Document text
Content starts

# PRINT the " symbol in QBasic



## flytape8490 (Oct 7, 2003)

I'm making a graphics demo in QBasic, and I'm having some troubles making it display some text I want.
So, I want to display this


> The "place-read" mode has been turned on.


To do this, one would assume just do this.

```
PRINT "The "place-read" mode has been turned on."
```
But that doesn't work, because then QB assumes that place-read is a arithmatic string 'cuz the "s surrounding it make it a variable/command string. So, how do I display "s without ostracising what they surround from normal text?

... and yes, I am proud that I only know QB and HTML scripting. I don't mind being oldschool.


----------



## Chicon (Jul 29, 2004)

Just try this :

```
[SIZE=3][B]
LET Q$ = CHR$(34)
LET T$ = "The " + Q$ + "place-read" + Q$ + " mode has been turned on."
PRINT T$[/B][/SIZE]
```
34 is the decimal value of the ASCII code of "


----------



## IMM (Feb 1, 2002)

Alternate way (if you aren't doing it too often)

Content ends

Records supplied
Content starts

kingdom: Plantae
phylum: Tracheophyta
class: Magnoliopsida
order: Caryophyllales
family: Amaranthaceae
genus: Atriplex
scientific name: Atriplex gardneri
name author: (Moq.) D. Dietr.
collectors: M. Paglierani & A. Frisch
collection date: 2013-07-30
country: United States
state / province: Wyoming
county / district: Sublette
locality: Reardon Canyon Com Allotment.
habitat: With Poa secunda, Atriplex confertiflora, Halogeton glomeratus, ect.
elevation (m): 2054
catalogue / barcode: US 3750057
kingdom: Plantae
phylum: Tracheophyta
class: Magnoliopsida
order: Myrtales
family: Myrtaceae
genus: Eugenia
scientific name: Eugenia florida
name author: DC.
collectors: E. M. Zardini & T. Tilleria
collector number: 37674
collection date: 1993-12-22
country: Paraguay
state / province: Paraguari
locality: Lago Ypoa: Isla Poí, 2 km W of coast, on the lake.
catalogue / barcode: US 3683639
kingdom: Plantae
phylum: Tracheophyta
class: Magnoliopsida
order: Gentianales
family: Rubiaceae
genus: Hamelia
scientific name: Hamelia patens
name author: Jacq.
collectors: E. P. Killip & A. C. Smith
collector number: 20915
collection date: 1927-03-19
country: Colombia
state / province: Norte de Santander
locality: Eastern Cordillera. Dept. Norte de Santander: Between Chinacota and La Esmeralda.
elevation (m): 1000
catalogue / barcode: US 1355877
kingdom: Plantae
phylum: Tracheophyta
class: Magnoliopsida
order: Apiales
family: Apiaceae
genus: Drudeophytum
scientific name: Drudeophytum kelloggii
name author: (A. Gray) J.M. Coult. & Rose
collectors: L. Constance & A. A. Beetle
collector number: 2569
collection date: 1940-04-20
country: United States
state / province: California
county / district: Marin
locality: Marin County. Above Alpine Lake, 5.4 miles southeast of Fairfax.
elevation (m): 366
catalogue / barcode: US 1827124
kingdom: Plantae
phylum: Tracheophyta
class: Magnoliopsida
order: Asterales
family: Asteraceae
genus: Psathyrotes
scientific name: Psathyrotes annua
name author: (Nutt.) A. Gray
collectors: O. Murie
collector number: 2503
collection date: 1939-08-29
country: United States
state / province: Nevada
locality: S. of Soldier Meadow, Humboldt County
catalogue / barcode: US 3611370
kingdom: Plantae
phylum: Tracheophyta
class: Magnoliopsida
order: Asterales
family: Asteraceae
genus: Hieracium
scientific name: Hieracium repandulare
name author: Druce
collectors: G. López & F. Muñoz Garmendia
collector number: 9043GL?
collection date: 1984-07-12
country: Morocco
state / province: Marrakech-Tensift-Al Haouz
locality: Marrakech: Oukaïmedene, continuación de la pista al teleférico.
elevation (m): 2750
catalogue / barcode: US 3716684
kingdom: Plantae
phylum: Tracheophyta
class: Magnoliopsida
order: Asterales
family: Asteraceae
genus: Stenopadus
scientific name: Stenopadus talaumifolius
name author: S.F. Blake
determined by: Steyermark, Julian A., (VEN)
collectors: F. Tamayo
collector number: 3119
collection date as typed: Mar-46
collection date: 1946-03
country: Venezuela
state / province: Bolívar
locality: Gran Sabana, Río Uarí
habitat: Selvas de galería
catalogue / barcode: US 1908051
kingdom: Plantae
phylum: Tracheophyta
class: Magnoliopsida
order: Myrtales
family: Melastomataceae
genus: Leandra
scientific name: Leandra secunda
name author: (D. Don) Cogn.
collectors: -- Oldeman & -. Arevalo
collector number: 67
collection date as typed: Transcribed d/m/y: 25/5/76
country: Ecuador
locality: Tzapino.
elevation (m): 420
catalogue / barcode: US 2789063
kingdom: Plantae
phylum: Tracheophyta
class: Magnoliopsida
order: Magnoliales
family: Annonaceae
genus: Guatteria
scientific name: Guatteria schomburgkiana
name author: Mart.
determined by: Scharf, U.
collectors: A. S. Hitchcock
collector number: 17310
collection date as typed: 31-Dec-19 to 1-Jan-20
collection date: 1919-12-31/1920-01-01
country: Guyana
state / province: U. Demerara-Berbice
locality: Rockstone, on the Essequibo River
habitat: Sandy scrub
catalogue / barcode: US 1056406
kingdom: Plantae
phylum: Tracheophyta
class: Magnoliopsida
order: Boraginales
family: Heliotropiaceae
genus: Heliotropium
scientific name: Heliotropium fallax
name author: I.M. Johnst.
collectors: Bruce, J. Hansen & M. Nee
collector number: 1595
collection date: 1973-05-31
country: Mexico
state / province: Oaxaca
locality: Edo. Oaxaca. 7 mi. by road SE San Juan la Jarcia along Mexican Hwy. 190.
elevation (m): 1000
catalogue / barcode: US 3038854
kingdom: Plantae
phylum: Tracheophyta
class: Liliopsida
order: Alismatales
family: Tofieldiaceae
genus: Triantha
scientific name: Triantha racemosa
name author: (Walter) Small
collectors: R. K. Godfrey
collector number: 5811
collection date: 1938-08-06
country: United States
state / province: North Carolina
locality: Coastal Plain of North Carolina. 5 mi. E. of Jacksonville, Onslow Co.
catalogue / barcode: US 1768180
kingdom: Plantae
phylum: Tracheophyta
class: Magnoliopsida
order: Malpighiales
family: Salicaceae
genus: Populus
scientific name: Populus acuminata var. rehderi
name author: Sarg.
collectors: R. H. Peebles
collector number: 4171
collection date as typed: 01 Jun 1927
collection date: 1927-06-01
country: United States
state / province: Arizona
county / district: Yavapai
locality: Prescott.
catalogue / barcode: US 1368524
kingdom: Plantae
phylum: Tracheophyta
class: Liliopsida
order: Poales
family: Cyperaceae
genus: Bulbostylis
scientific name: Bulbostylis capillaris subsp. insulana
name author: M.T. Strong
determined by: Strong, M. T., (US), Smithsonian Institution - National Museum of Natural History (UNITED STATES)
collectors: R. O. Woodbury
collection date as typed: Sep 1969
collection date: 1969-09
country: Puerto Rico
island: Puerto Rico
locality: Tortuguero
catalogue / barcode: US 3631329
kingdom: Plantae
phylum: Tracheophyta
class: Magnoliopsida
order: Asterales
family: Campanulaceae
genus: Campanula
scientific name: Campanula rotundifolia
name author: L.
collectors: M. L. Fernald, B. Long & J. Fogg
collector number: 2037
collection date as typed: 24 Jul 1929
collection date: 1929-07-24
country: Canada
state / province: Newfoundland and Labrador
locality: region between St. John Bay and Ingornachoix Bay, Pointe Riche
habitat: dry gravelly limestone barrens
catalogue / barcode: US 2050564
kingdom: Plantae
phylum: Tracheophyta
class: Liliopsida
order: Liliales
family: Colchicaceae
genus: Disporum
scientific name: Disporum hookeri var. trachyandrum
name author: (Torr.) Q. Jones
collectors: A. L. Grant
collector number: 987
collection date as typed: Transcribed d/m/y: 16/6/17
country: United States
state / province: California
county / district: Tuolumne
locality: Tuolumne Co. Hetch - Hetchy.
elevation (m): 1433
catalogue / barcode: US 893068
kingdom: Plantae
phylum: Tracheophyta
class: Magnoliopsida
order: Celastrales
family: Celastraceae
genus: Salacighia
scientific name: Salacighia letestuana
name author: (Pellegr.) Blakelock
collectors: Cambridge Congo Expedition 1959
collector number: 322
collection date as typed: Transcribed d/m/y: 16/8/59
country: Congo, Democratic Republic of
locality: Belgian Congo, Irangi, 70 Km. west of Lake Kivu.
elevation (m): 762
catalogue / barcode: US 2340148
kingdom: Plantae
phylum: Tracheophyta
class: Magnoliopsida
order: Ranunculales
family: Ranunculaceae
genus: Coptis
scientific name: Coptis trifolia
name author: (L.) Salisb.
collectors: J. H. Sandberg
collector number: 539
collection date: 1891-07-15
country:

Content ends

Your tasks
A. Answer these about the QBasic quote-symbol thread:
(i) What line of text did flytape8490 want to display?
(ii) Which number does Chicon give as the decimal value of the ASCII code for the quotation mark?
(iii) Which two things does flytape8490 say they know?
B. Carry on the QBasic quote-symbol thread after its last line.

Answers for the tasks
A.
(i) The "place-read" mode has been turned on.
(ii) 34
(iii) QB and HTML scripting

B.
PRINT "The ";CHR$(34);"place-read";CHR$(34);"mode has been turned on."


----------



## attilathepun (Sep 26, 2005)

Your original problem was caused by the qbasic interpreter assuming that the second " (the one at the beginning of 'place-read') signified the end of the string. In newer languages there's an escape character, usually \, that makes it ignore the following character, but in basic you have to call the ascii character instead of entering it directly.

BTW, qBASIC was my first language -- I started learning it when I was 12, and it hooked me on programming. That language first pulled me in, and I still enjoy it - although I can't say I use it for anything productive now.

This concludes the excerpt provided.